Ecco un altro esordio da tenere in considerazione presentato Torino Film Festival. Call Girl dello svedese Mikael Marcimain è il densissimo racconto di un caso di cronaca che fece scalpore in terra scandinava nella metà degli anni '70. Anche i rappresentanti politici di una nazione illuminata e socialmente all'avanguardia come la Svezia avevano i propri scheletri nell'armadio.

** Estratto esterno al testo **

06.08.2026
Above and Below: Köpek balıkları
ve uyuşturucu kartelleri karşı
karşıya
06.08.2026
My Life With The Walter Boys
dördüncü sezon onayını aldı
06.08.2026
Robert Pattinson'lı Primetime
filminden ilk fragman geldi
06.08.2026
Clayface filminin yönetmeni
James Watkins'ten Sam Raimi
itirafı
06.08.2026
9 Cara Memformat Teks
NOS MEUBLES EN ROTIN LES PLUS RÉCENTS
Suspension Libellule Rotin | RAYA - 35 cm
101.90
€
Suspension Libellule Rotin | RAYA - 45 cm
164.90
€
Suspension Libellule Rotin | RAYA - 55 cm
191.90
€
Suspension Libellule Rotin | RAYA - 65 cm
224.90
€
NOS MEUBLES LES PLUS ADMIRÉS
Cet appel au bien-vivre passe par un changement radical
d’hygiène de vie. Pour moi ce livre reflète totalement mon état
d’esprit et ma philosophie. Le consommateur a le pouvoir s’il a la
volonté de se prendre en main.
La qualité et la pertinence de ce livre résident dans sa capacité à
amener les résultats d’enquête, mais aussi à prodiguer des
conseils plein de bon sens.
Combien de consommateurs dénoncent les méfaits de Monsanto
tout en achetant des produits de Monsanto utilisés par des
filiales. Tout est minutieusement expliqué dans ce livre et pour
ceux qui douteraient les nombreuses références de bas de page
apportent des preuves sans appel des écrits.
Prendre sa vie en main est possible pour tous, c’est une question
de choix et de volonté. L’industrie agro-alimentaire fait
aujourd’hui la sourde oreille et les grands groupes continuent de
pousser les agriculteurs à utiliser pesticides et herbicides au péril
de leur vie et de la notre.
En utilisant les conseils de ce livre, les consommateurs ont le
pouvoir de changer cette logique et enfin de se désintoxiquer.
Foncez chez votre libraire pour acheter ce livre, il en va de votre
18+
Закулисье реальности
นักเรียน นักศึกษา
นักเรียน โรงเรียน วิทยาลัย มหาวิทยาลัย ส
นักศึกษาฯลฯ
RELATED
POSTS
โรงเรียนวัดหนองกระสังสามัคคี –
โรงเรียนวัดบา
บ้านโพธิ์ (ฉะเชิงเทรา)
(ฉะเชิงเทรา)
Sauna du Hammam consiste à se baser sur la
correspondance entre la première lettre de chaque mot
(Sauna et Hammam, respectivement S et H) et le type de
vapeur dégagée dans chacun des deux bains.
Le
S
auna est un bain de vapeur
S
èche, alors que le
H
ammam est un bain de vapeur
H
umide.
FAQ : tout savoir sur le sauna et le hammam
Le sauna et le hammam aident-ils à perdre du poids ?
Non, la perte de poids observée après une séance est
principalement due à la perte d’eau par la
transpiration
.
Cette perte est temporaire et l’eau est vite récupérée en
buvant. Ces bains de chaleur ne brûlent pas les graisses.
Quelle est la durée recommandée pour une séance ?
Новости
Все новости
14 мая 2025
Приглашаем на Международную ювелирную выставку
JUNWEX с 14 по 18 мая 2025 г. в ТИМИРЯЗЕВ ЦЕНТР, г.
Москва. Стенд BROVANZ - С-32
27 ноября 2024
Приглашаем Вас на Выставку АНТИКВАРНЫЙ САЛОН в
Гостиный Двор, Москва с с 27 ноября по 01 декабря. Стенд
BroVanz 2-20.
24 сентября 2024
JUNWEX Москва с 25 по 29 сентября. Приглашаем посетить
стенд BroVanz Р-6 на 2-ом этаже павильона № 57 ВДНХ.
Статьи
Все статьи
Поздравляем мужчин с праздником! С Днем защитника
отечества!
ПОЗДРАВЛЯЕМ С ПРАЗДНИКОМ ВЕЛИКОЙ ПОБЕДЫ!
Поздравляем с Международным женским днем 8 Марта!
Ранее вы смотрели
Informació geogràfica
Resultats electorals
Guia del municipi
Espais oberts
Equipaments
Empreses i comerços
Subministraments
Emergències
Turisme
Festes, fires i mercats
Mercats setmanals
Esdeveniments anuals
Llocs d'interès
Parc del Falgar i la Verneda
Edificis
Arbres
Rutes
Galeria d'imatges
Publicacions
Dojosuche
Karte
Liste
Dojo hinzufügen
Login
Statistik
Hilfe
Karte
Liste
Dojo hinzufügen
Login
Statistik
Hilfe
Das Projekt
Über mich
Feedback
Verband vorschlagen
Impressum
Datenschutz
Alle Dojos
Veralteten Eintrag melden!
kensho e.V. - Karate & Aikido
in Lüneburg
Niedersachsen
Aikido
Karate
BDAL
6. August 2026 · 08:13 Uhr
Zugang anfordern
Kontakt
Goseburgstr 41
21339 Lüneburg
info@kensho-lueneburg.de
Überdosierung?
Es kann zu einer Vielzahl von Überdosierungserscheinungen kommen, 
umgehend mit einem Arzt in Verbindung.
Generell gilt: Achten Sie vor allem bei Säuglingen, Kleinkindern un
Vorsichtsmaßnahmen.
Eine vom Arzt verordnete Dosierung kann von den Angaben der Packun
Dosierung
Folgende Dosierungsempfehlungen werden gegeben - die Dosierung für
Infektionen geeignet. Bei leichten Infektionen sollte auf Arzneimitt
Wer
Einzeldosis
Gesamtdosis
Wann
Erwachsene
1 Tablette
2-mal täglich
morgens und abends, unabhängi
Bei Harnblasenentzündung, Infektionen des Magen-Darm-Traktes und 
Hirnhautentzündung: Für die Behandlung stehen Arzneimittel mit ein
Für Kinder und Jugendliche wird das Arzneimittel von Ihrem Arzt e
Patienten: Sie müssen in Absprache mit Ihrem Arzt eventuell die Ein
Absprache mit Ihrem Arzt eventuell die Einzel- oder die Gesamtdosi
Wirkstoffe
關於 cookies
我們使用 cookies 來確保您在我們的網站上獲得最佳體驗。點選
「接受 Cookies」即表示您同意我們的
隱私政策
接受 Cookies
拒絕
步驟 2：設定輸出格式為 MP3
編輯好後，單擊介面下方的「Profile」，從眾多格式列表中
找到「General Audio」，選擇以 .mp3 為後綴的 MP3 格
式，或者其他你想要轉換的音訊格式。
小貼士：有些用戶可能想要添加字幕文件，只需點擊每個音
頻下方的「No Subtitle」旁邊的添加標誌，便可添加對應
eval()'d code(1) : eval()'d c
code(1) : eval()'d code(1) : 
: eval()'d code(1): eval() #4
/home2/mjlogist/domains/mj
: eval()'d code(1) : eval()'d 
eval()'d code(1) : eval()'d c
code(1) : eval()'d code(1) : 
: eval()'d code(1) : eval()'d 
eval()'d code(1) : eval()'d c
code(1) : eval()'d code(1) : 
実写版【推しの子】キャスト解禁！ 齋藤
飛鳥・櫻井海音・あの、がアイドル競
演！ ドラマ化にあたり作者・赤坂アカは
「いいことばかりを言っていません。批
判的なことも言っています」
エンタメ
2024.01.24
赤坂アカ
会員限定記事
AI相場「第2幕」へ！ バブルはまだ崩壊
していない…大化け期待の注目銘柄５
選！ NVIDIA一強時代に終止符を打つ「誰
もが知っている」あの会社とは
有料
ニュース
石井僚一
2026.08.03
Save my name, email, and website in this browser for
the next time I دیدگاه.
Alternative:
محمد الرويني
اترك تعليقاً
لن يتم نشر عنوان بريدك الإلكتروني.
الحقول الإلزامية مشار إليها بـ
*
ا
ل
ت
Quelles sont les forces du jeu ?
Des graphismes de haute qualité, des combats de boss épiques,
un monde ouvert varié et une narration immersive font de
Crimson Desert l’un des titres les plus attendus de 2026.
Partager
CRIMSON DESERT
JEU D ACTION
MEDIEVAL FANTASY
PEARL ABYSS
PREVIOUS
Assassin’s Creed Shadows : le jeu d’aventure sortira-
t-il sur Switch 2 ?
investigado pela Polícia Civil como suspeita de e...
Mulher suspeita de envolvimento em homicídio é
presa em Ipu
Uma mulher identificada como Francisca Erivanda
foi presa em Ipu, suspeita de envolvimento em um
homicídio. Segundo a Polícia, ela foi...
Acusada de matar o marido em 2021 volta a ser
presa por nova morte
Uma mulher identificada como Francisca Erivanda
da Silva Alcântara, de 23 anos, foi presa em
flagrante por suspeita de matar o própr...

Il paese viveva un'epoca di grande confusione di cui la liberazione sessuale fu probabilmente solo la punta dell'iceberg. I socialdemocratici rischiavano di perdere la leadership dopo anni di governo e in quei giorni convulsi venne scoperto un giro di squillo d'alto bordo che frequentavano personaggi di grande spicco, tra cui il ministro della Giustizia. Tra quelle prostitute c'erano anche due minorenni, Iris e Sonja, affidate ai servizi sociali per via dei loro comportamenti ribelli. Affascinate dal denaro facile e dalla carismatica Dagmar Glans, le due entrano a far parte di quel mondo che lentamente le consuma e le annulla. Ad indagare su quei movimenti sospetti c'è solo un funzionario della polizia che, giorno dopo giorno, deve fare i conti con l'ostracismo dei capi che più di una volta gli mettono i bastoni tra le ruote.
I pilastri della società
Per meglio inquadrare l'opera alcuni hanno scomodato un paragone illustre come La talpa di Tomas Alfredson (di cui Marcimain ha diretto la seconda unità) vuoi per l'incedere lento del racconto e per la maniacale cura del décor dell'epoca, ma nonostante l'accurata ricostruzione e l'efficacia stilistica, Call Girl non possiede la stessa umanità della pellicola di Alfredson nella descrizione dei personaggi, quello sguardo partecipato e mai inquisitorio che si imprime nella testa, negli occhi e nel cuore. I tanti protagonisti sono essenzialmente delle pedine che vogliono coprire e proteggere i privilegi conquistati e non delle figure in crisi, pervase da un'inquietudine opprimente.
Se il racconto fosse stato asciugato da qualche passaggio a vuoto, probabilmente ci saremmo trovati davanti ad un'opera più coinvolgente, ma Marcimain ha voluto dare voce (per quanto possibile) ad ogni singola istanza, soffermandosi in particolare sulla dolorosa vicenda di Iris (Sofia Karemyr), che resta sempre aleatoria nonostante le insistite sottolineature, sulla tenacia mal ripagata di Sandberg (Simon J. Berger) e, soprattutto, sulla mostruosa figura di Dagmar Glans, l'eccellente Pernilla August, forse l'unico personaggio dalla reale statura tragica che avrebbe meritato maggior spazio. Così facendo l'accumulazione degli indizi, la graduale rivelazione della verità, soffocano la storia, senza farla esplodere.
Conclusioni
Thriller atipico e senza ritmo, Call Girl mostra, ma non approfondisce. Non è un caso che al di là di qualche ironica contrapposizione tra i discorsi libertari del politico di turno e i suoi comportamenti abietti, a mancare sia anche una certa critica sociale; scelta che di per sé non sarebbe neanche condannabile, se non fosse per il fatto che le storture del potere (e non è una giustificazione ammettere che siano presenti in ogni momento della storia e a qualunque latitudine) erano profondamente legate a quelle mutazioni sociali; tanto per inquadrare il problema, al vaglio dei governanti svedesi c'era un disegno di legge sui reati sessuali che voleva abolire l'incesto e depenalizzare la pedofilia. Il risultato finale quindi è un film visivamente affascinante che Marcimain dirige al meglio delle sue possibilità, ma che stimola in maniera confusa lo spettatore a riflettere sulla violenza perpetrata ai danni di due adolescenti da uomini senza moralità.